Depends. For engine programming, for performance reasons, its best that you manage your memory. For tool and application programming, its best to use garbage collection so that you have this damn tool finished sooner .
In the new C++ Standard, which will be assumedly introduced around 2009, garbage collection is included.
Dev-C++ is an *IDE* not a compiler. The IDE (Integrated Development Environment, or something like that) is the part where you write (and usually, debug) your code. IDEs usually manage your project's source code files and compilation options, which libraries it use, etc. Some of them can also manage data files, provide source control functionality, etc.A compiler is the tool that compiles your source code to executable files (or more precisely, to object files - to produce an executable you need a linker, but your IDE and most compiler front-ends call the linker automatically). Dev-C++ uses the MinGW version of the GCC C++ compiler. GCC means GNU Compiler Collection (used to mean GNU C Compiler) and includes compilers for C, C++, Fortran, Java, Pascal and others. Dev-C++ only includes the C and C++ compilers though.Note that you don't have to use Dev-C++ in order to use MinGW. In fact the version of MinGW that is installed with Dev-C++ is very old (although for learning the language is ok). You can download the latest version from http://www.mingw.org/. For an IDE i would recommend Eclipse - http://www.eclipse.org/. Its far more user friendly than Dev-C++. Code::Blocks is also a nice IDE that seems to gain popularity. You may want to try that if Eclipse is too heavy for your system (basically, in order to work with Eclipse without being blocked by your memory you need at least 1GB - it can work with 512 and even 256mb of RAM but it won't be the same).Btw, Dev-C++'s help includes a C tutorial.

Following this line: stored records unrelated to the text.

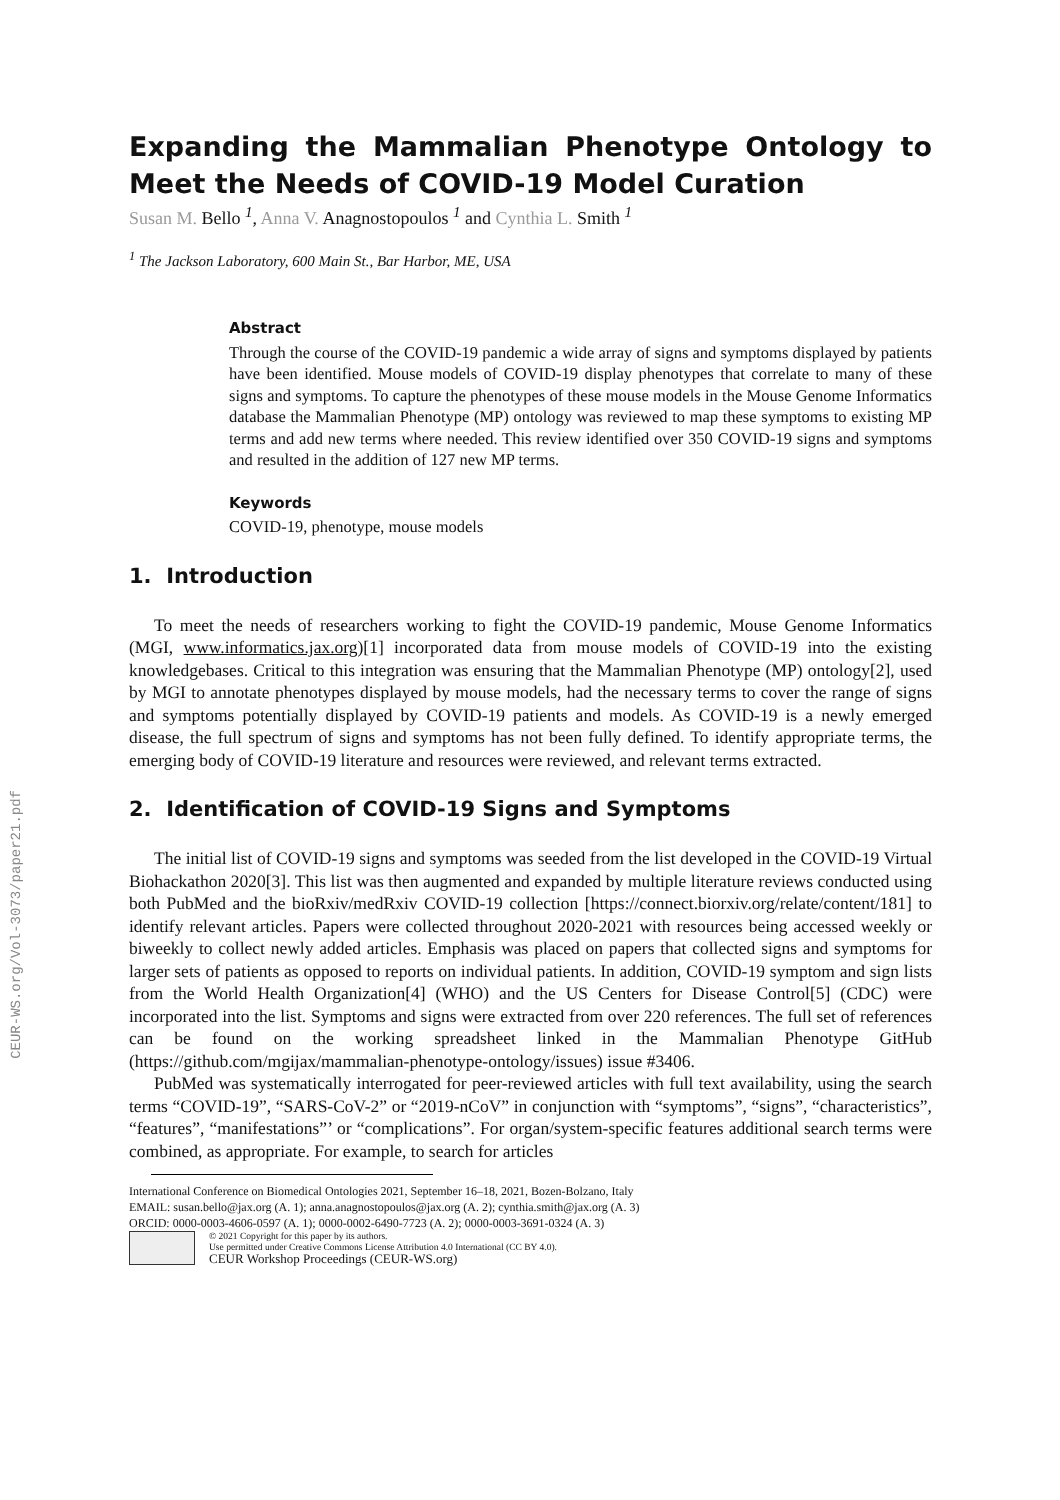CEUR-WS.org/Vol-3073/paper21.pdf
Expanding the Mammalian Phenotype Ontology to Meet the Needs of COVID-19 Model Curation
Susan M. Bello <sup>1</sup>, Anna V. Anagnostopoulos <sup>1</sup> and Cynthia L. Smith <sup>1</sup>
<sup>1</sup> The Jackson Laboratory, 600 Main St., Bar Harbor, ME, USA
Abstract
Through the course of the COVID-19 pandemic a wide array of signs and symptoms displayed by patients have been identified. Mouse models of COVID-19 display phenotypes that correlate to many of these signs and symptoms. To capture the phenotypes of these mouse models in the Mouse Genome Informatics database the Mammalian Phenotype (MP) ontology was reviewed to map these symptoms to existing MP terms and add new terms where needed. This review identified over 350 COVID-19 signs and symptoms and resulted in the addition of 127 new MP terms.
Keywords
COVID-19, phenotype, mouse models
1. Introduction
To meet the needs of researchers working to fight the COVID-19 pandemic, Mouse Genome Informatics (MGI, www.informatics.jax.org)[1] incorporated data from mouse models of COVID-19 into the existing knowledgebases. Critical to this integration was ensuring that the Mammalian Phenotype (MP) ontology[2], used by MGI to annotate phenotypes displayed by mouse models, had the necessary terms to cover the range of signs and symptoms potentially displayed by COVID-19 patients and models. As COVID-19 is a newly emerged disease, the full spectrum of signs and symptoms has not been fully defined. To identify appropriate terms, the emerging body of COVID-19 literature and resources were reviewed, and relevant terms extracted.
2. Identification of COVID-19 Signs and Symptoms
The initial list of COVID-19 signs and symptoms was seeded from the list developed in the COVID-19 Virtual Biohackathon 2020[3]. This list was then augmented and expanded by multiple literature reviews conducted using both PubMed and the bioRxiv/medRxiv COVID-19 collection [https://connect.biorxiv.org/relate/content/181] to identify relevant articles. Papers were collected throughout 2020-2021 with resources being accessed weekly or biweekly to collect newly added articles. Emphasis was placed on papers that collected signs and symptoms for larger sets of patients as opposed to reports on individual patients. In addition, COVID-19 symptom and sign lists from the World Health Organization[4] (WHO) and the US Centers for Disease Control[5] (CDC) were incorporated into the list. Symptoms and signs were extracted from over 220 references. The full set of references can be found on the working spreadsheet linked in the Mammalian Phenotype GitHub (https://github.com/mgijax/mammalian-phenotype-ontology/issues) issue #3406.
PubMed was systematically interrogated for peer-reviewed articles with full text availability, using the search terms “COVID-19”, “SARS-CoV-2” or “2019-nCoV” in conjunction with “symptoms”, “signs”, “characteristics”, “features”, “manifestations”’ or “complications”. For organ/system-specific features additional search terms were combined, as appropriate. For example, to search for articles
International Conference on Biomedical Ontologies 2021, September 16–18, 2021, Bozen-Bolzano, Italy
EMAIL: susan.bello@jax.org (A. 1); anna.anagnostopoulos@jax.org (A. 2); cynthia.smith@jax.org (A. 3)
ORCID: 0000-0003-4606-0597 (A. 1); 0000-0002-6490-7723 (A. 2); 0000-0003-3691-0324 (A. 3)
© 2021 Copyright for this paper by its authors.
Use permitted under Creative Commons License Attribution 4.0 International (CC BY 4.0).
CEUR Workshop Proceedings (CEUR-WS.org)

@David:Not to go offtopic, but although the latest version of MSDEV is much better than the previous versions, i wouldn't say its the best IDE. When it comes to features Eclipse is much better. However as i said, Eclipse is very resource intensive. Personally i use MSDEV in Windows only because it is more responsive, but i miss a few things (like Control+Click on an identifier to go to its declaration and integrated Subversion and Trac support).
Hm, it seems most of my time has been trying to learn how to use EClipse - it's a much messier program than DevCPP.I think I might stick with that, until I need some of the features that Eclipse offers.